#### [WHAT IS BEING ASKED]
This exercise requires an exact copy of each line from the one containing "Barbie no hospital, resolva" down to the last line below.

-------- MATERIAL FOR THE TASK --------

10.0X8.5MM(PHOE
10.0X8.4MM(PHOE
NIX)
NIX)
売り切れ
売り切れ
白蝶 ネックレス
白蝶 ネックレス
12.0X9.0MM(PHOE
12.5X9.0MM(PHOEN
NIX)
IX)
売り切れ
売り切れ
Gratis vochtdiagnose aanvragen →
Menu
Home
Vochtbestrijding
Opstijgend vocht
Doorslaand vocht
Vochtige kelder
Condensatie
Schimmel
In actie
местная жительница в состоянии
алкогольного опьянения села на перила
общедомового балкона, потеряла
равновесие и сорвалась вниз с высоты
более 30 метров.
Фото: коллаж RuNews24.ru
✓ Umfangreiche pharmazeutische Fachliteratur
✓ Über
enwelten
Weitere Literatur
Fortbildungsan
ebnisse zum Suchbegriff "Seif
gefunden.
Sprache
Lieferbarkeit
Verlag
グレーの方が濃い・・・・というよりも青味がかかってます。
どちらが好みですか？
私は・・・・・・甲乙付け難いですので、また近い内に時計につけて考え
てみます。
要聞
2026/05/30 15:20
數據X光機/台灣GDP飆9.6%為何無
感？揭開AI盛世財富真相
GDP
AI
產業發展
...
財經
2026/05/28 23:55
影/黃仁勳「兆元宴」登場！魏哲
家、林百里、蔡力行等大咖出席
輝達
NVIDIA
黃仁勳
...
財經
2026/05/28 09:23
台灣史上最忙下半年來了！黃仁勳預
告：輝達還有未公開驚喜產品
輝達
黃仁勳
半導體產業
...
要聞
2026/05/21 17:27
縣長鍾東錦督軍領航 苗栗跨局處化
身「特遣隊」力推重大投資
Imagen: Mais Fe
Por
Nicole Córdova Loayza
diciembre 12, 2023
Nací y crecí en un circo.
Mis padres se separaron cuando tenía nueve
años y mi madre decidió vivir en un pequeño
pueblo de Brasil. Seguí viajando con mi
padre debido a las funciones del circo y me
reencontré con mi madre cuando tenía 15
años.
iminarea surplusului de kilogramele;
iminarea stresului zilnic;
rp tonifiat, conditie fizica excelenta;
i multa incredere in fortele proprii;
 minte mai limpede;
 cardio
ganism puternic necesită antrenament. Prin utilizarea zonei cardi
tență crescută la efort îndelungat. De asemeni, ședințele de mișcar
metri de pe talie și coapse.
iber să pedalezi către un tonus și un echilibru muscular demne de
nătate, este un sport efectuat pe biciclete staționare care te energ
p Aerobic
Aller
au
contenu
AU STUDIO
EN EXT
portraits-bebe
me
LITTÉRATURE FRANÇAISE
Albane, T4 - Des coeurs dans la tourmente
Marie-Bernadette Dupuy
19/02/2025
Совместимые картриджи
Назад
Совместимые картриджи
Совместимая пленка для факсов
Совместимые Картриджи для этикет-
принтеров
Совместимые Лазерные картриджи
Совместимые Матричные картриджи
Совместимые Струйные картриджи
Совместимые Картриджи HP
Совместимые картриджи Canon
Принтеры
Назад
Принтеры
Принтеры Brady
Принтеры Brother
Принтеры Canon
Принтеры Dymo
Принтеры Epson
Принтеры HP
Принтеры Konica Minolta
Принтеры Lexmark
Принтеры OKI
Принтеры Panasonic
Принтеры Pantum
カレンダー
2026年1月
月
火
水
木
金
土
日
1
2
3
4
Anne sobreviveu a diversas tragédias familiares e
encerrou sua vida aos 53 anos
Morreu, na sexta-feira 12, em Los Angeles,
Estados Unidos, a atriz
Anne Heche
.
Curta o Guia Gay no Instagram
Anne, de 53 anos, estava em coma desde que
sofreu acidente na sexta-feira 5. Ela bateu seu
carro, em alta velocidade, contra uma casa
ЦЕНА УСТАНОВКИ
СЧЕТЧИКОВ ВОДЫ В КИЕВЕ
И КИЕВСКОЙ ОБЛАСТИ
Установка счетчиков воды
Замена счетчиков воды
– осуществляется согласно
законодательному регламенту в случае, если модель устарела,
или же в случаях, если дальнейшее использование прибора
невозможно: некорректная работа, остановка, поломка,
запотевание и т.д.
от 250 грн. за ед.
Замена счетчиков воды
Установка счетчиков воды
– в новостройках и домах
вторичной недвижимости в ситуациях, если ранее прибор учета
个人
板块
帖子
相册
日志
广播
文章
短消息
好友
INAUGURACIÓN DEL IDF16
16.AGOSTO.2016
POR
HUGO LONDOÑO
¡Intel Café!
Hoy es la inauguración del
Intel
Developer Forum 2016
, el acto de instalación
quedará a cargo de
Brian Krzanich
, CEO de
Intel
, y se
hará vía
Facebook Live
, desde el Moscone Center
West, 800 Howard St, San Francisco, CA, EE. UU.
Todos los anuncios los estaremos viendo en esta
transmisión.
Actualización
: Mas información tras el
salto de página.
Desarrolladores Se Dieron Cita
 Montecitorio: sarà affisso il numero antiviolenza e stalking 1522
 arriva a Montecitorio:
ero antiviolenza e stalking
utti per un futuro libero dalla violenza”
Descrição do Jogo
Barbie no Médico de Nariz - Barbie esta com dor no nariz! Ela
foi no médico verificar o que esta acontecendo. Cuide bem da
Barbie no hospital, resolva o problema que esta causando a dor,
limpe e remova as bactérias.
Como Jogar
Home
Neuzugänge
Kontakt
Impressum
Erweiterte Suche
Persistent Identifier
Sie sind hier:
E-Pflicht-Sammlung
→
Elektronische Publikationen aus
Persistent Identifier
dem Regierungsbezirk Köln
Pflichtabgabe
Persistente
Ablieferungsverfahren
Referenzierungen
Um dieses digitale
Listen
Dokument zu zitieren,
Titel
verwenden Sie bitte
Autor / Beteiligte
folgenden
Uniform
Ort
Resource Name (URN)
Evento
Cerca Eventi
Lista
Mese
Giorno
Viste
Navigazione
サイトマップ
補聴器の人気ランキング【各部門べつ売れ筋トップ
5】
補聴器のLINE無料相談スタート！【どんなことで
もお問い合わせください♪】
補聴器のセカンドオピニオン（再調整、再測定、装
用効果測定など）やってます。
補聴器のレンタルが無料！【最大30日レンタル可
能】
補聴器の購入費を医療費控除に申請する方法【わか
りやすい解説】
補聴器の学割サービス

--------

#### [EXERCISE RESPONSE]
Barbie no hospital, resolva o problema que esta causando a dor,
limpe e remova as bactérias.
Como Jogar
Home
Neuzugänge
Kontakt
Impressum
Erweiterte Suche
Persistent Identifier
Sie sind hier:
E-Pflicht-Sammlung
→
Elektronische Publikationen aus
Persistent Identifier
dem Regierungsbezirk Köln
Pflichtabgabe
Persistente
Ablieferungsverfahren
Referenzierungen
Um dieses digitale
Listen
Dokument zu zitieren,
Titel
verwenden Sie bitte
Autor / Beteiligte
folgenden
Uniform
Ort
Resource Name (URN)
Evento
Cerca Eventi
Lista
Mese
Giorno
Viste
Navigazione
サイトマップ
補聴器の人気ランキング【各部門べつ売れ筋トップ
5】
補聴器のLINE無料相談スタート！【どんなことで
もお問い合わせください♪】
補聴器のセカンドオピニオン（再調整、再測定、装
用効果測定など）やってます。
補聴器のレンタルが無料！【最大30日レンタル可
能】
補聴器の購入費を医療費控除に申請する方法【わか
りやすい解説】
補聴器の学割サービス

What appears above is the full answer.